We can list the devices connected to the access point with sudo iw dev wlan0 station dump
.
Install TOR
At this point, we can use the AP but we want to go further and let our clients navigate anonymously. Install tor with:
$ apt-get install tor
Now that tor is installed, let’s configure the port where tor will be listening and the necessary configurations needed by the tor proxy, go to /etc/tor/torrc
and put the following config:
SOCKSPort 9040
VirtualAddrNetworkIPv4 10.192.0.0/10
TransListenAddress 172.24.1.1
TransPort 9040
DNSListenAddress 172.24.1.1
DNSPort 53
AutomapHostsSuffixes .onion,.exit
AutomapHostsOnResolve 1
The next step is to set the iptables to route TCP connections to the port we have set and also add rules to keep having DNS and SSH to our Raspberry:
$ sudo iptables -t nat -A PREROUTING -i wlan0 -p tcp --dport 22 -j REDIRECT --to-ports 22
$ sudo iptables -t nat -A PREROUTING -i wlan0 -p udp --dport 53 -j REDIRECT --to-ports 53
$ sudo iptables -t nat -A PREROUTING -i wlan0 -p tcp --syn -j REDIRECT --to-ports 9040
Similar to what we did with the other configuration, save the new rules.

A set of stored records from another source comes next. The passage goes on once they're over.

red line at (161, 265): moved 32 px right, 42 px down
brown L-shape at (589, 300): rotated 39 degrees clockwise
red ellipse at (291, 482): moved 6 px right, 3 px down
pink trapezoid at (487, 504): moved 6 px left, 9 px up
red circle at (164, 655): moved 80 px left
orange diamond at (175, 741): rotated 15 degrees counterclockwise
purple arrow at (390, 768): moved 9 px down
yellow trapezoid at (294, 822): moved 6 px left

$ iptables-save > saved-iptables-rules
$ cp saved-iptables-rules /etc/iptables-tor-rules
$ vim /etc/rc.local
/sbin/iptables-restore < /etc/iptables-tor-rules
Restart and enable tor:
$ systemctl restart tor
$ systemctl enable tor
Connect a device and check if the setup was successful at check.torproject.org. Visit DuckDuckGo and browse anonymously.